Like his brother. Indeed, Jackson was killed in retaliation for the sentencing of Ganesh Savarkar to life long incarceration in the Andamans.  

This aura would act as a lasting shield, ensuring that more moderate nationalists flinched from dealing with him or treated him with exaggerated courtesy and deference.

No. The Brits remained suspicious of him and thus limited his political role. You can be courteous to a guy who is not your rival 

Savarkar was arrested in London in early 1910, then shipped to Bombay to stand trial. En route, he managed to wriggle out of a porthole and swim ashore at Marseille only to be detained again having been mistakenly handed back to the British by a local French policeman in what became something of an international cause célèbre.

Savarkar should not have returned to London from Paris. He probably had an exaggerated idea of the virtues of British justice- at least in England.  

The French government sympathized with his cause, and his case was considered at The Hague but all to no avail. Once in India, he was tried for various offences, in particular the so-called Nasik Conspiracy, in which he was accused of shipping pistols from Europe that were used in the assassination of an English magistrate. Savarkar was sentenced to two life-terms at the Cellular Jail in the penal colony of the Andamans, an unduly harsh punishment by most accounts. He would remain there for ten years, including a substantial period in solitary confinement.
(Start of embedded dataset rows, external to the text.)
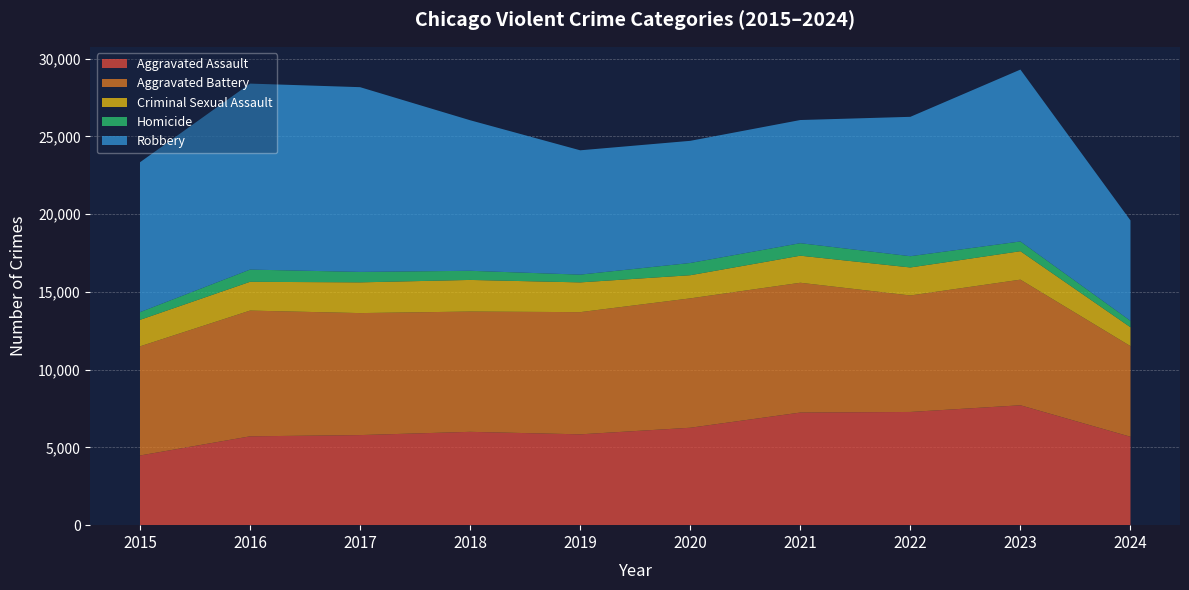

Reading left to right, extract all data points from this chart.

Aggravated Assault: 4480	5713	5793	6002	5841	6265	7242	7280	7710	5685
Aggravated Battery: 7019	8086	7845	7735	7858	8320	8347	7491	8078	5829
Criminal Sexual Assault: 1703	1851	1976	2033	1913	1488	1740	1801	1830	1213
Homicide: 496	786	672	588	499	787	804	724	626	415
Robbery: 9638	11960	11880	9681	7995	7855	7920	8963	11053	6455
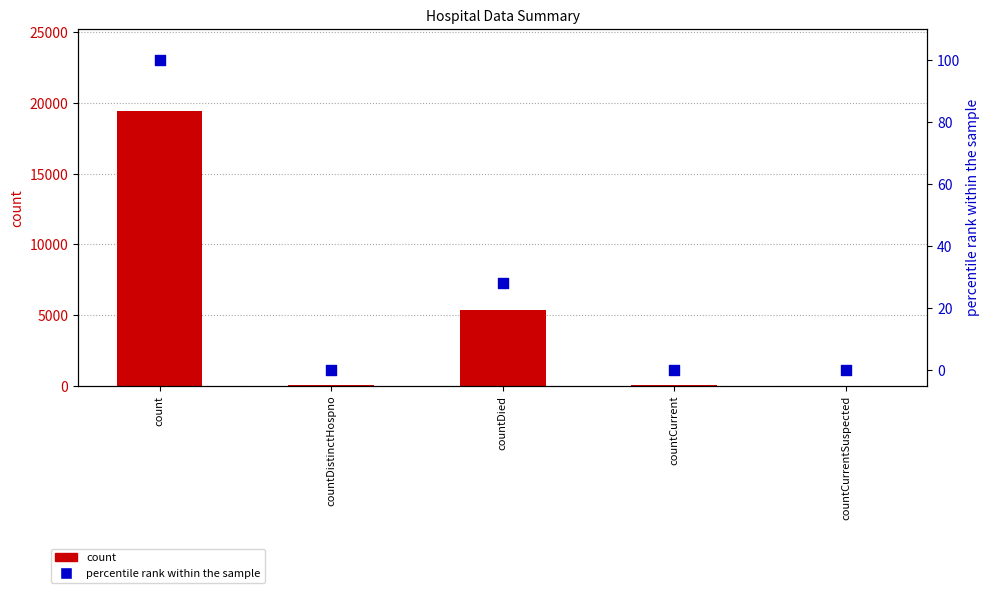

Which series reaches the maximum Y coordinate?

count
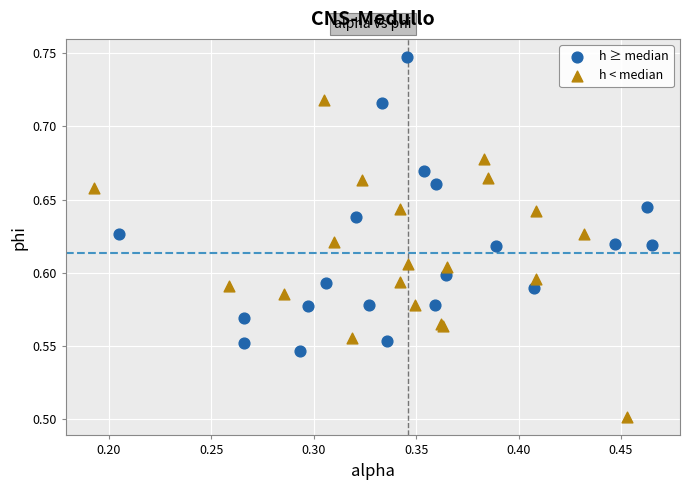

Which series contains the highest Y value?

h ≥ median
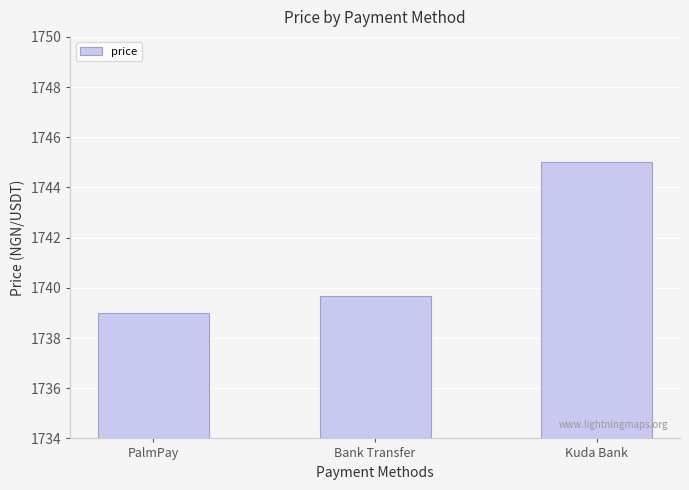

Rank the categories by value from lowest to highest.

PalmPay, Bank Transfer, Kuda Bank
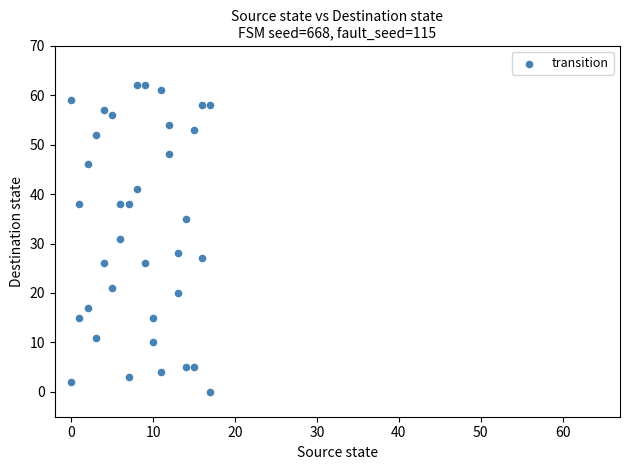

How many data points are displayed?

36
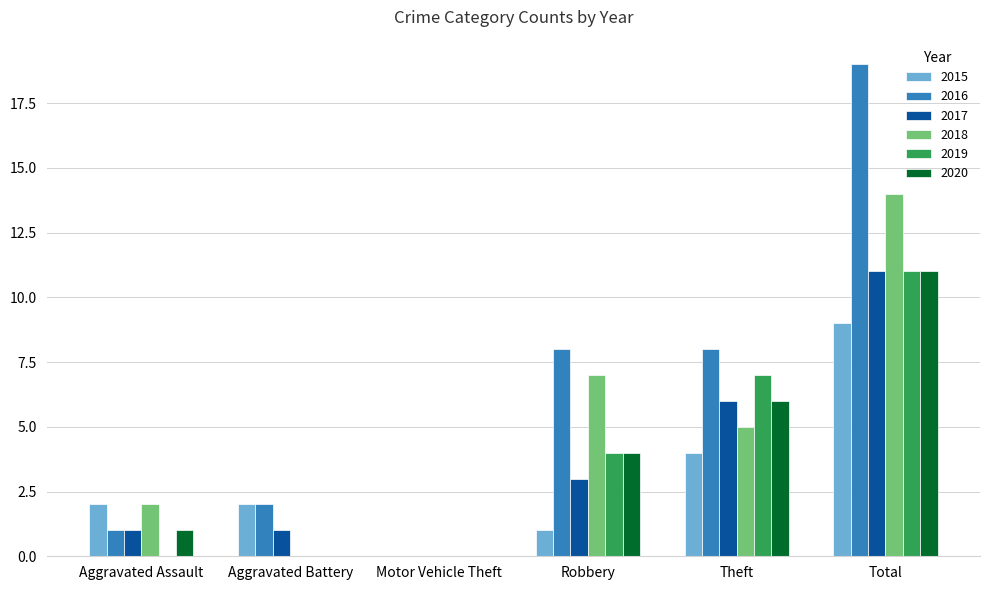

Is it true that 2016 equals 0 at Motor Vehicle Theft?

True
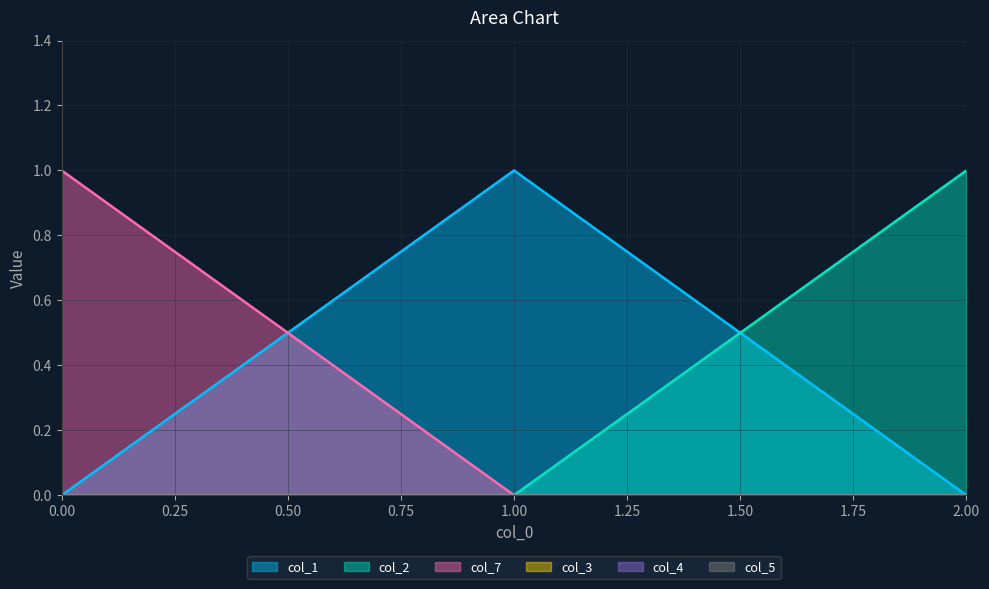

Rank the series by their maximum value, from lowest to highest.

col_1, col_2, col_7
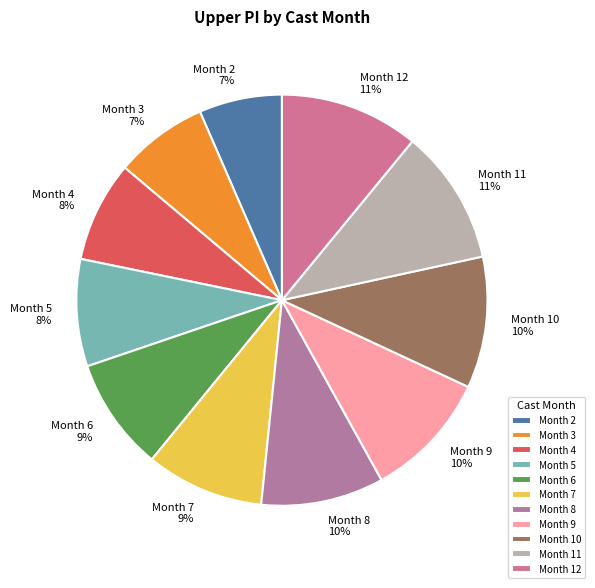

To the nearest percent, what percentage of the pie is Month 6?

9%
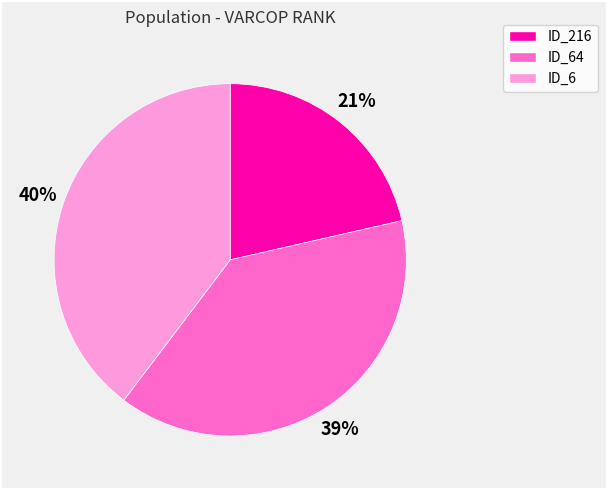

Does any single category account for the majority?

No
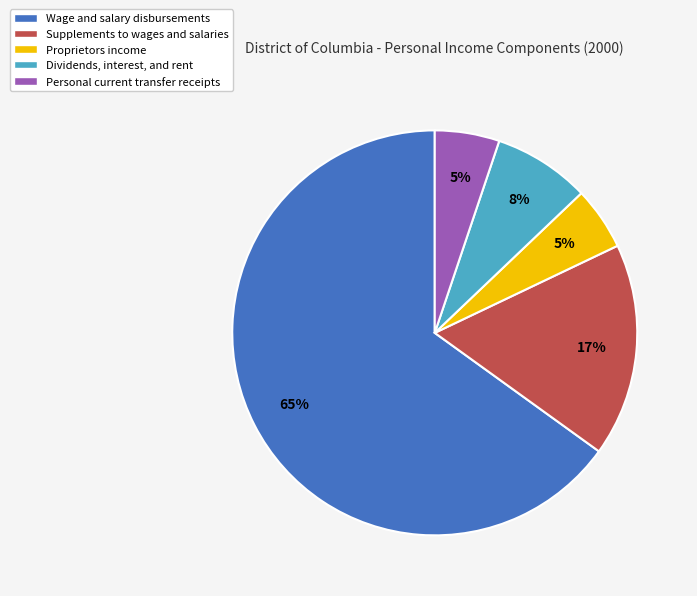

Which category has the biggest portion of the pie?

Wage and salary disbursements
The library of the Cellular Jail contained two thousand volumes, so Savarkar was at least able to read. Following repeated petitions his sentence was commuted, and he spent a longer period in a more limited form of confinement in India, first in Pune and then Ratnagiri, before eventually being released in 1937, after twenty-seven years in prison.

In other words, unlike Gandhi & Nehru etc. the Brits considered him a genuine threat. This has nothing to do with 'intellectual history'. It was a political reality. Revolutionary cells could have driven out the Brits. But, in that case, power would have passed to the revolutionaries, not the verbose lawyers. Thanks to the Gandhian policy of spending time in jail together with fellow party members, Congress developed esprit de corps and, under Nehru's leadership, was able to give the country stability even under conditions of multi-party democracy. Savarkar was an isolated, provincial, figure. Still, Nehru had to be cautious in dealing with him because there was a risk that some of the Hindu Princely States would rally under his banner and oppose the emergence of a unitary polity with a strong centre. As this danger faded, Savarkar lost salience. He himself started using Socialistic language and thus it was Rajaji who presided over the first and last genuinely Right Wing party in post-Independence India. It failed and its remnants joined one of the other new caste based Socialist parties. Meanwhile the RSS- because it remained a voluntary organization with decent people (rather than a bunch of thugs & careerists)- was able to provide some fairly competent leaders who weren't all as corrupt as fuck. But the dynasty would still rule had assassination not so tempered autocracy that Rahul turned gun-shy. Sadly, he is a dog in the manger who will neither rule not appoint some technocrat to do the job for him. This alone explains the BJP's metamorphosis into the default party of governance- at least, at the centre.